Using the records below, repeat exactly the lines from the one holding "architectural detail [613,185,662,232]." through the one holding "Keep the same format for the column [640,224,839,470].", both ends included, and no others.
···
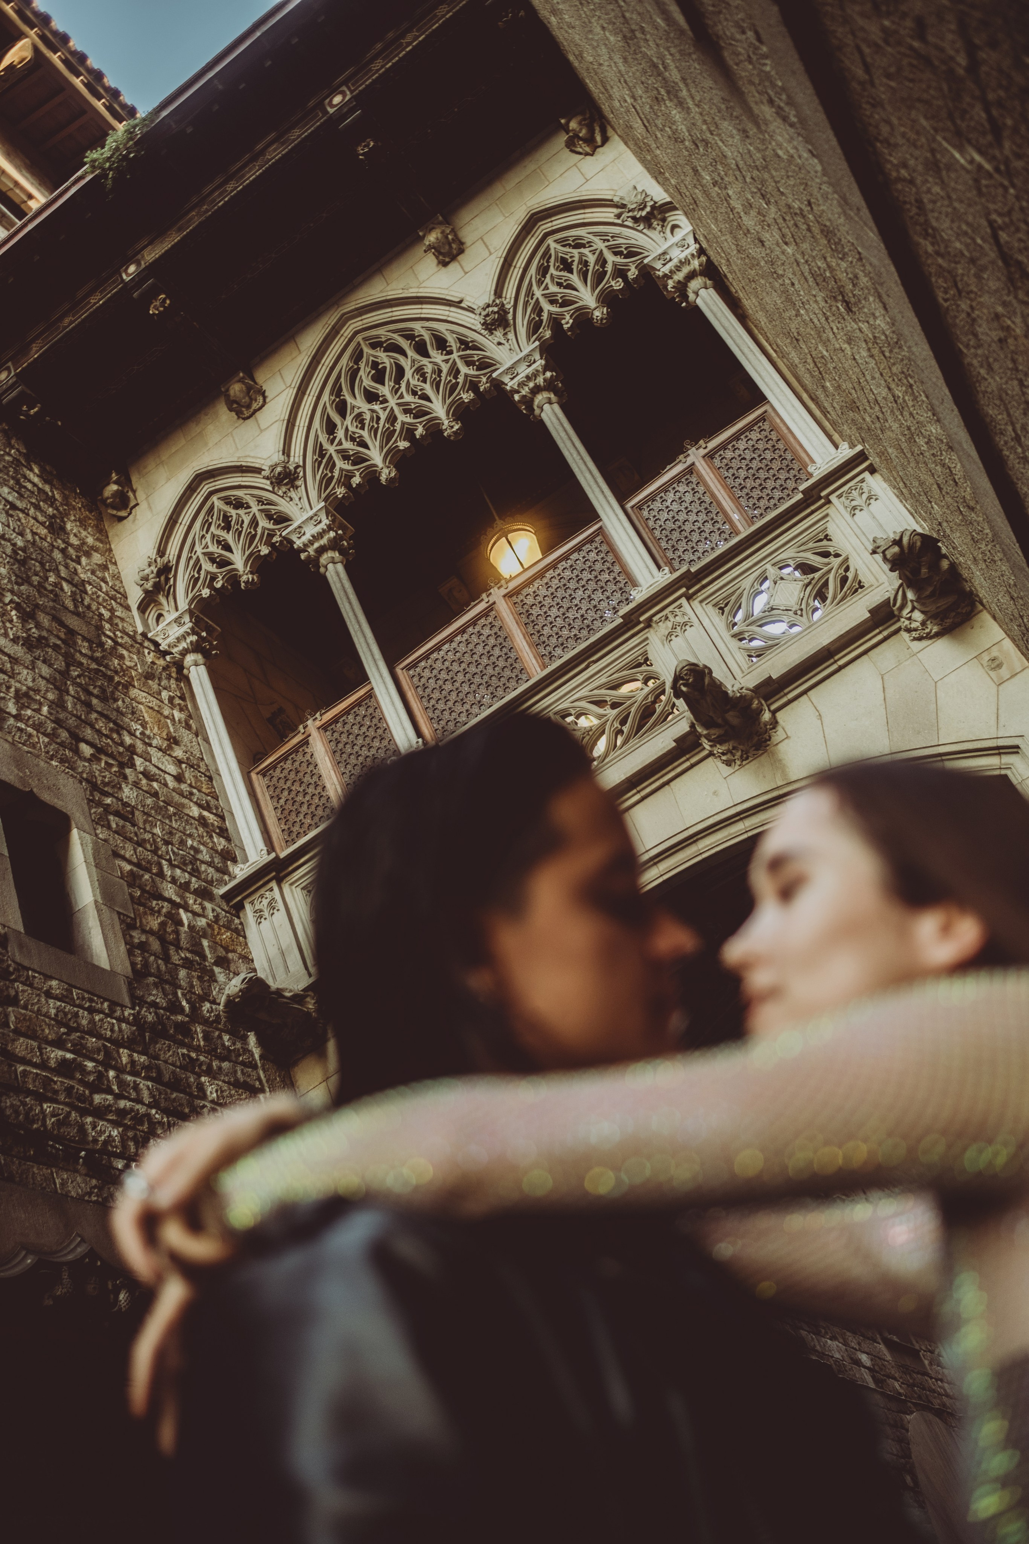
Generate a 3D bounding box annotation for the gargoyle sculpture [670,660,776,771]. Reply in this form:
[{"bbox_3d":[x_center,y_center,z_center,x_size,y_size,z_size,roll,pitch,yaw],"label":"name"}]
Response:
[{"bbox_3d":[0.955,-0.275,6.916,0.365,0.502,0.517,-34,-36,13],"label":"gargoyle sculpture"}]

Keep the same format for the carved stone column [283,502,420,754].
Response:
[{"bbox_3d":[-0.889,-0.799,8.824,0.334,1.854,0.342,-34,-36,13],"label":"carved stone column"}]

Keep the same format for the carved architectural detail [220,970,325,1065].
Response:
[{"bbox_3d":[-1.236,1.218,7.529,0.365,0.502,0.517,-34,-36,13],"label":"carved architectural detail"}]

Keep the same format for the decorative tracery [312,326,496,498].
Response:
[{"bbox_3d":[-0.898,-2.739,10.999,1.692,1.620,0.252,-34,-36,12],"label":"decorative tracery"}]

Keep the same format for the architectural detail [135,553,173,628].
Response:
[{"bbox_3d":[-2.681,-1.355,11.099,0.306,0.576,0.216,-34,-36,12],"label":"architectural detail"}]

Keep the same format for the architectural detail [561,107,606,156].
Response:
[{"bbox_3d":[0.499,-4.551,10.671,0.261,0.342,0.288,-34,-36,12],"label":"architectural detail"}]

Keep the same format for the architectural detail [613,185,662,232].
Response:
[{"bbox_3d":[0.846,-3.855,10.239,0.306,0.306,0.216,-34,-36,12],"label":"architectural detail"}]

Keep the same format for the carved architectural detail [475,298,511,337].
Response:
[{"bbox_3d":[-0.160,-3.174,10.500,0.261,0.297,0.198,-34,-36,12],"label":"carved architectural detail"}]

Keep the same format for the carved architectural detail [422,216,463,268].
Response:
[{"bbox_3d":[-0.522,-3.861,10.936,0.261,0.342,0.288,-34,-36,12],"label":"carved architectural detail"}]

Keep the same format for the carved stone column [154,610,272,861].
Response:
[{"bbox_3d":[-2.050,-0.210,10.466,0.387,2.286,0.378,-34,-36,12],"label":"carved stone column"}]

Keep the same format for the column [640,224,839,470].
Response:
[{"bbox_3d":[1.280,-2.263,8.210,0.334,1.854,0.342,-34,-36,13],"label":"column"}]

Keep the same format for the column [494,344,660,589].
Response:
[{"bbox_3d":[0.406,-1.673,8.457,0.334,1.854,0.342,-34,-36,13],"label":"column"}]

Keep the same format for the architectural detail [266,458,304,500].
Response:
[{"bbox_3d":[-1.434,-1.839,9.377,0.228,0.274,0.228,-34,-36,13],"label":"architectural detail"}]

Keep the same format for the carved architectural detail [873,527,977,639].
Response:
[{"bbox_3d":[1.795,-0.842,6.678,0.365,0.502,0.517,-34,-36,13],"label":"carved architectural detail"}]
···
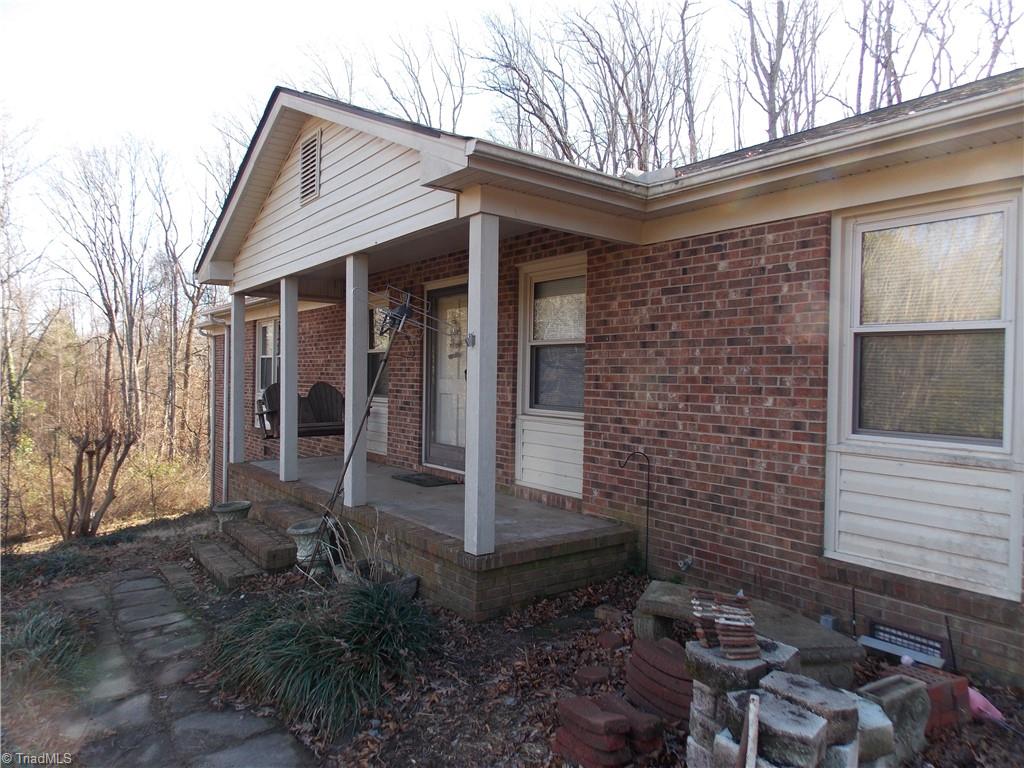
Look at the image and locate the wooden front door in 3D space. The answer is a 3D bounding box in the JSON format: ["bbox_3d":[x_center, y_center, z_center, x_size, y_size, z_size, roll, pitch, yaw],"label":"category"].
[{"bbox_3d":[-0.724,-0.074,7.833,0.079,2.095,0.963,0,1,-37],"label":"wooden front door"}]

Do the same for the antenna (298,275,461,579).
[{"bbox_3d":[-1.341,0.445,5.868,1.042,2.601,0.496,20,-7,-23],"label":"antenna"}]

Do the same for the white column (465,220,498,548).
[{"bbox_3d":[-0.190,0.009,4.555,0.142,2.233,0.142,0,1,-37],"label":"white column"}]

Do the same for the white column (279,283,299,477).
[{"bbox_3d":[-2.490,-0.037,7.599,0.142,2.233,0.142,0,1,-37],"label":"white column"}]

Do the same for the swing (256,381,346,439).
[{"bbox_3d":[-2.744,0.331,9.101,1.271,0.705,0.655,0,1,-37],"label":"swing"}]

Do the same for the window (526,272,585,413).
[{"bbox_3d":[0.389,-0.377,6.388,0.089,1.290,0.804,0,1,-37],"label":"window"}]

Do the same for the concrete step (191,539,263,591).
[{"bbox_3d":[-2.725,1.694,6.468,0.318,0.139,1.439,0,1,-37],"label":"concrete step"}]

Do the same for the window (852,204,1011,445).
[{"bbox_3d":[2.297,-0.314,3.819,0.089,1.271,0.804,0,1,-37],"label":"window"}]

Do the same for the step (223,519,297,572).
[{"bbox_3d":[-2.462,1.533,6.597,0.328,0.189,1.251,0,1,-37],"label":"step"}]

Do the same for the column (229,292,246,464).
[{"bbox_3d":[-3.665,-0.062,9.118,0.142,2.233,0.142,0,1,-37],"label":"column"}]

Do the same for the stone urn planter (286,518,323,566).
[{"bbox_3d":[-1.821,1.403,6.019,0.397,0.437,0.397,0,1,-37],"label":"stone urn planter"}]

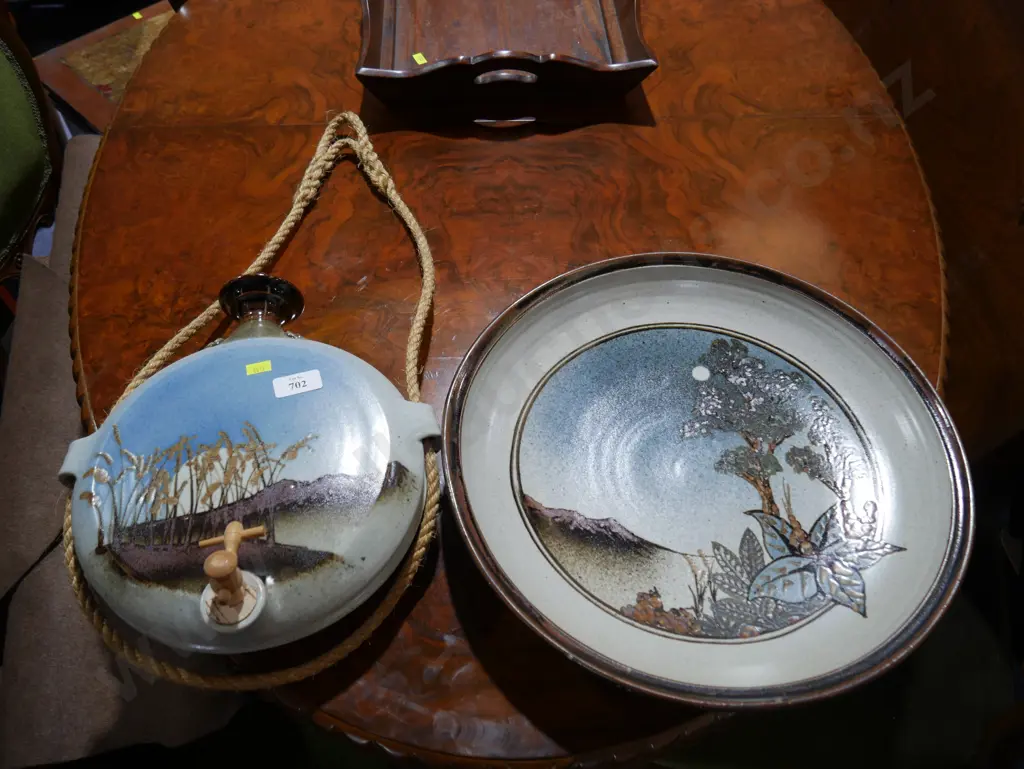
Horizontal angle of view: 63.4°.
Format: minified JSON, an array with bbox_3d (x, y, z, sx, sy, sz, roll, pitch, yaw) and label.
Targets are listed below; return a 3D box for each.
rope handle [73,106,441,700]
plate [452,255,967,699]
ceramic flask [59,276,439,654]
···
RESULT:
Keep the same format for the architectural detail [613,185,662,232].
Response:
[{"bbox_3d":[0.846,-3.855,10.239,0.306,0.306,0.216,-34,-36,12],"label":"architectural detail"}]

Keep the same format for the carved architectural detail [475,298,511,337].
Response:
[{"bbox_3d":[-0.160,-3.174,10.500,0.261,0.297,0.198,-34,-36,12],"label":"carved architectural detail"}]

Keep the same format for the carved architectural detail [422,216,463,268].
Response:
[{"bbox_3d":[-0.522,-3.861,10.936,0.261,0.342,0.288,-34,-36,12],"label":"carved architectural detail"}]

Keep the same format for the carved stone column [154,610,272,861].
Response:
[{"bbox_3d":[-2.050,-0.210,10.466,0.387,2.286,0.378,-34,-36,12],"label":"carved stone column"}]

Keep the same format for the column [640,224,839,470].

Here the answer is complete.